Task objective: One line at a time, check the entries below for the word "ProjectId", and copy each line that has it.

Stored dataset items:

* * *

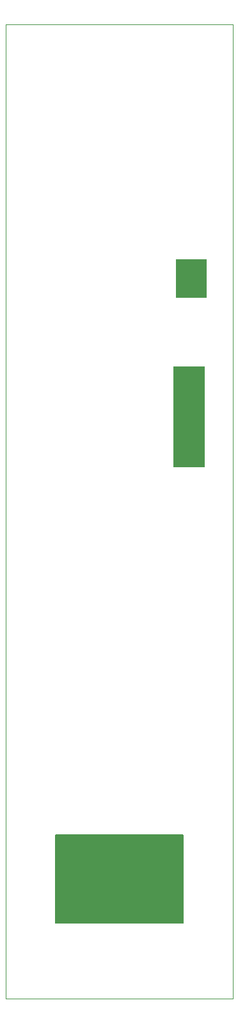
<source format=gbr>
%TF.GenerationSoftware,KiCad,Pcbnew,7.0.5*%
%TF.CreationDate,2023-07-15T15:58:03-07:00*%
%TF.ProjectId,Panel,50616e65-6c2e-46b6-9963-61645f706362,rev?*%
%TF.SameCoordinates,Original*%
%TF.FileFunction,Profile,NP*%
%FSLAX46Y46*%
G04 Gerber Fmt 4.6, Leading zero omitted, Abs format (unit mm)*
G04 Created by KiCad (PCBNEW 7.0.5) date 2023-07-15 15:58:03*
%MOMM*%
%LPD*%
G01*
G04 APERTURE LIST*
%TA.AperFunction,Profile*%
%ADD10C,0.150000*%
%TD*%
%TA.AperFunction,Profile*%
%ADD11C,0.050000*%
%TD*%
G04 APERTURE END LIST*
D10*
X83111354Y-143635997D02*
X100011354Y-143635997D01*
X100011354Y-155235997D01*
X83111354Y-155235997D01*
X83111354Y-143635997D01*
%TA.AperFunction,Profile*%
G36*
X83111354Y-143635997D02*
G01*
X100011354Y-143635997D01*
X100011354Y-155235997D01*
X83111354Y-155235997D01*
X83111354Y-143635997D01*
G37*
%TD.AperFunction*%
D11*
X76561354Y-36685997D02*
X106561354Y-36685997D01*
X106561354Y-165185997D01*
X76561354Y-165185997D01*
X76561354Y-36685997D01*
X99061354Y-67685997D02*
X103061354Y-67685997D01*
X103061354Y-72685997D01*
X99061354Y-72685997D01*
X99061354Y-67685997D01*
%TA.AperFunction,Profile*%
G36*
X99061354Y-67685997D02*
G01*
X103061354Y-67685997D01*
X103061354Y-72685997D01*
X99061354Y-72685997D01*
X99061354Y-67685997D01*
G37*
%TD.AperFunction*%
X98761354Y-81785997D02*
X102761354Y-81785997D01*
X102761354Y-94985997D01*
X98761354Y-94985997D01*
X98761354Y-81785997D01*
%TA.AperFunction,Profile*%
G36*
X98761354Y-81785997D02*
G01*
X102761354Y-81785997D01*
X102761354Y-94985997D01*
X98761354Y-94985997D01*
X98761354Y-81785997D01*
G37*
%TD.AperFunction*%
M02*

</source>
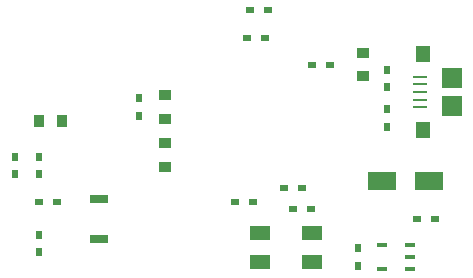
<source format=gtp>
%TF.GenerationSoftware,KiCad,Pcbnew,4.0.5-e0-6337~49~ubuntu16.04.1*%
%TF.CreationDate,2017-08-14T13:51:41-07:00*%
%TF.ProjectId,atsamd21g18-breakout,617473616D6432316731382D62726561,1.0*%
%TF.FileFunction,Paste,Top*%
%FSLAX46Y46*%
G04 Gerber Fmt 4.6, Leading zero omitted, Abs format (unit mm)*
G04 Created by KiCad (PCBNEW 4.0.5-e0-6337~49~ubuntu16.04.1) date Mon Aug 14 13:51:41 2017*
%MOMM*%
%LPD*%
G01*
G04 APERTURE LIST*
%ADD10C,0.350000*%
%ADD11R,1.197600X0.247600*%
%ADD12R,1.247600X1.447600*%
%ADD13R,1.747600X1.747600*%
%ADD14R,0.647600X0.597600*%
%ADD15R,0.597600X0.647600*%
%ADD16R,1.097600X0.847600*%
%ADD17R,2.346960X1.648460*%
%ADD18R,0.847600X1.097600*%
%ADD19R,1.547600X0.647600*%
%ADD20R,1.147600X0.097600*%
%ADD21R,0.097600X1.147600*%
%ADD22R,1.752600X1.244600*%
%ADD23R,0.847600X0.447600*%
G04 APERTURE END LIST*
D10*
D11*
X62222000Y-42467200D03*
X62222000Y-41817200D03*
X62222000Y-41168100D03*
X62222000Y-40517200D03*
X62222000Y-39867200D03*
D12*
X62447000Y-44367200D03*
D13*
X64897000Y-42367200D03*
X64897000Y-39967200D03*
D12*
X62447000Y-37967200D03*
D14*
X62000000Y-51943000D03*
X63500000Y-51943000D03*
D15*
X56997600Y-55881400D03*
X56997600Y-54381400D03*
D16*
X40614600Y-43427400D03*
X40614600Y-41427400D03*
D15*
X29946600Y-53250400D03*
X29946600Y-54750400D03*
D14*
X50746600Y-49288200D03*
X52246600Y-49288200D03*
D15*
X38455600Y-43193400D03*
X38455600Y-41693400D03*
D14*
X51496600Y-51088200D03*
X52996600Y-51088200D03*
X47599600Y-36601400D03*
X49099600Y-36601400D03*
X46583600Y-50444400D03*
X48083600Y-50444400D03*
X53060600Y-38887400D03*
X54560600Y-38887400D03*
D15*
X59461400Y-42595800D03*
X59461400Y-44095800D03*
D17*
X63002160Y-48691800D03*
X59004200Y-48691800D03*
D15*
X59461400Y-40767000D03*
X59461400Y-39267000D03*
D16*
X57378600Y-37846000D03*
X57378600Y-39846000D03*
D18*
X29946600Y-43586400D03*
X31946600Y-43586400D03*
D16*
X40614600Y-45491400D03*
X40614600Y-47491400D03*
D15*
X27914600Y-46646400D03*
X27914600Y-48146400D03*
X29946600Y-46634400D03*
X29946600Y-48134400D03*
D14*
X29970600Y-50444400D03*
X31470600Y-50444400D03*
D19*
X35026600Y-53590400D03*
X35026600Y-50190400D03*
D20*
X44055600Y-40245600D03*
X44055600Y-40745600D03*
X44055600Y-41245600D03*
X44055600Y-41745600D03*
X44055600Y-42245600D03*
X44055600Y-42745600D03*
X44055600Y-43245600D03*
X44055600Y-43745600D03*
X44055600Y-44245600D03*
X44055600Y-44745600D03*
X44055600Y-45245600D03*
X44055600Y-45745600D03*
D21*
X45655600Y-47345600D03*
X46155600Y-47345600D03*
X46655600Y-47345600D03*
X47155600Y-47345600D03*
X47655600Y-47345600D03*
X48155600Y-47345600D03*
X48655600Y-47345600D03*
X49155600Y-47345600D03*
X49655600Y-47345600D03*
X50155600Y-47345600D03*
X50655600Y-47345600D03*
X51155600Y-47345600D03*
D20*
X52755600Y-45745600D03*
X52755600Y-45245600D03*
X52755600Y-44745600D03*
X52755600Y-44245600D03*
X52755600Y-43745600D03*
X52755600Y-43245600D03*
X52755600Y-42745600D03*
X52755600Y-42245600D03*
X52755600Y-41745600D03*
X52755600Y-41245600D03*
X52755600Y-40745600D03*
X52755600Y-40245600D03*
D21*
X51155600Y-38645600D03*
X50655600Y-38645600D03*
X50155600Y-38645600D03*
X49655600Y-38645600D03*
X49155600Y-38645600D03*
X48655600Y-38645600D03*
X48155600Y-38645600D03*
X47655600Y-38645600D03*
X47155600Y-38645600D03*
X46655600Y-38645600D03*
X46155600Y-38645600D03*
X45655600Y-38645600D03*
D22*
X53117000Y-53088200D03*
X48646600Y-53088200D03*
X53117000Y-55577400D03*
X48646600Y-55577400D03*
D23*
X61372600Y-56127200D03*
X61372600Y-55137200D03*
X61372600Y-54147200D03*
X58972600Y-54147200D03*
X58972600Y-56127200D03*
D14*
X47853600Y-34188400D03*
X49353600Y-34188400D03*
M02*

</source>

* * *

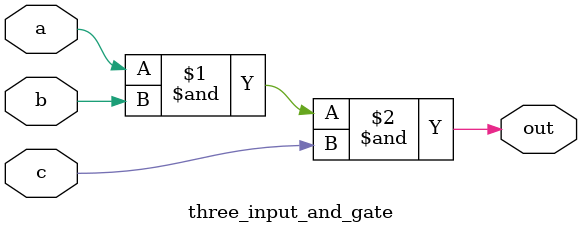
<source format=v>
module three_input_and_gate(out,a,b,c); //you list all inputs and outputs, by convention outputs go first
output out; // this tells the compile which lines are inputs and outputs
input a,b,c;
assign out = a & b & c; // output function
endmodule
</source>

* * *

Problem solution:
%TF.ProjectId,Panel,50616e65-6c2e-46b6-9963-61645f706362,rev?*%
%TF.ProjectId,atsamd21g18-breakout,617473616D6432316731382D62726561,1.0*%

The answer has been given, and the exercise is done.